The German Playing Card Museum (Deutsches Spielkartenmuseum) in Leinfelden-Echterdingen is a branch of the Württemberg State Museum and houses one of the largest public playing cards collections in Europe. It is open to all ludologists and those with private interests. Playing cards are systematically collected, archived and researched. The collection includes around 15,000 decks with over 500,000 individual cards, a games library with an archive, a graphics collection, as well as arts and crafts objects, card presses, glasses, gaming tables, etc. One rarity is its Asian-Indian collection. It is considered the most comprehensive museum of its type in the world. The museum is a member of the International Playing Card Society.

== History ==
The history of the playing card museum began in 1923 in Altenburg in Thuringia. On the initiative of Julius Benndorf, editor of the Altenburger Skatkalender (pseudonym Benno Dirf), and with the help of Carl Schneider, director of the United Stralsund Playing Card Manufacturers (later ASS), a one-room playing card museum called the Skatheimat (home of Skat), was added to the local history museum in Altenburg Castle, founded four years earlier by Albrecht von der Gabelentz. By 1939, 6000 different packs of cards had been collected. In 1946, during the dismantling of the ASS playing card factory by the Soviet Military Administration in Thuringia, the museum's collection was also removed; its whereabouts are unclear.

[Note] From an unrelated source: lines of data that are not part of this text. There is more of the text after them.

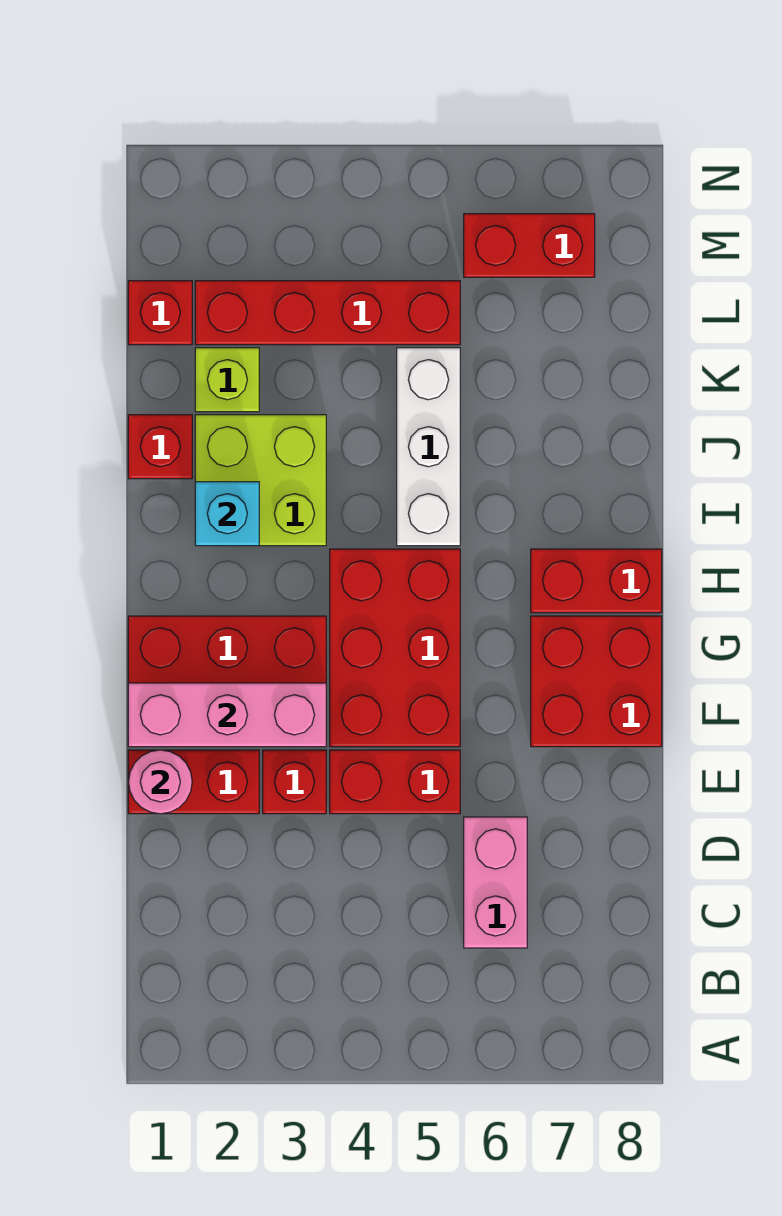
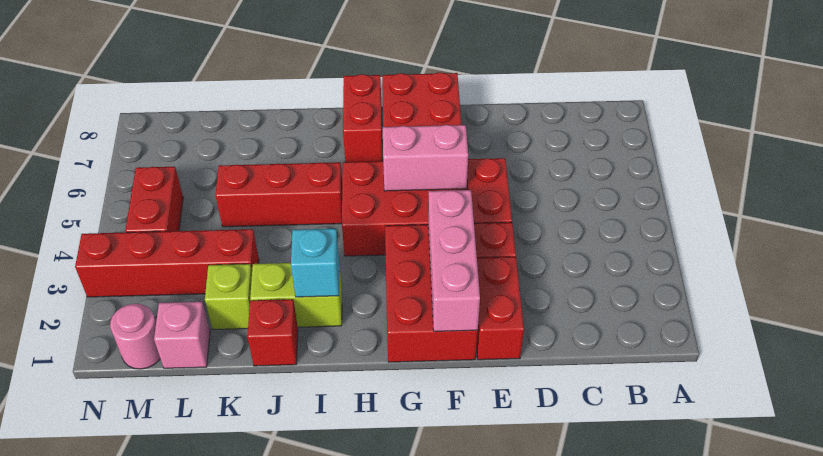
pink 1x2 brick [464,817,527,948] -> pink 1x2 brick moved to [383,125,468,191]
pink 1x1 round brick [128,750,192,814] -> pink 1x1 round brick moved to [110,304,160,369]
lime 2x2 brick [195,415,326,546] -> lime 1x2 brick [250,263,342,327]
white 1x3 brick [397,348,460,546] -> red 1x3 brick [216,162,342,227]
red 1x1 brick [128,281,192,345] -> pink 1x1 brick [154,302,210,368]
red 1x4 brick [195,281,460,345] -> red 1x4 brick turned to [75,229,259,297]
red 1x2 brick [464,214,595,277] -> red 1x2 brick moved to [125,167,183,233]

The expropriated company of ASS, which was relocated to West Germany after the Second World War, first to Mannheim, then 1956 to Leinfelden, built up a collection there in a new company museum, the ASS Museum. ASS continued to acquire other playing card manufacturers, some of which had more or less large company archives, but also private collections that exclusively benefited the museum:

- Dr. Martin von Hase Collection, 1950
- Franz Ritter von Hauslab Collection, 1955

In 1972, ASS also took over the German Playing Card Museum with Bielefelder Spielkarten in Bielefeld, which had also acquired several important collections:

- Dr. Werner Jakstein Collection, 1952
- Richard Kaselowsky Collection, 1955
- Rudolf von Leyden Collection, 1956

The museum in Leinfelden was given the name of the new acquisition. In 1974, the German Playing Card Museum was opened on the site of today's Schönbuchschule. On 18 August 1982, the Museum was sold to the state of Baden-Württemberg and the city of Leinfelden-Echterdingen due to the increasingly narrow financial margin at ASS. Leinfelden-Echterdingen became sponsors of the museum, which also became a branch of the Württemberg State Museum. In 1983, a friends association was formed.

The town of Leinfelden-Echterdingen closed the exhibition on 30 June 2012 and converted the museum into an archive that can be viewed by appointment. The reason was that the museum was running at a loss. Exhibitions are put on in the municipal museum of Leinfelden-Echterdingen.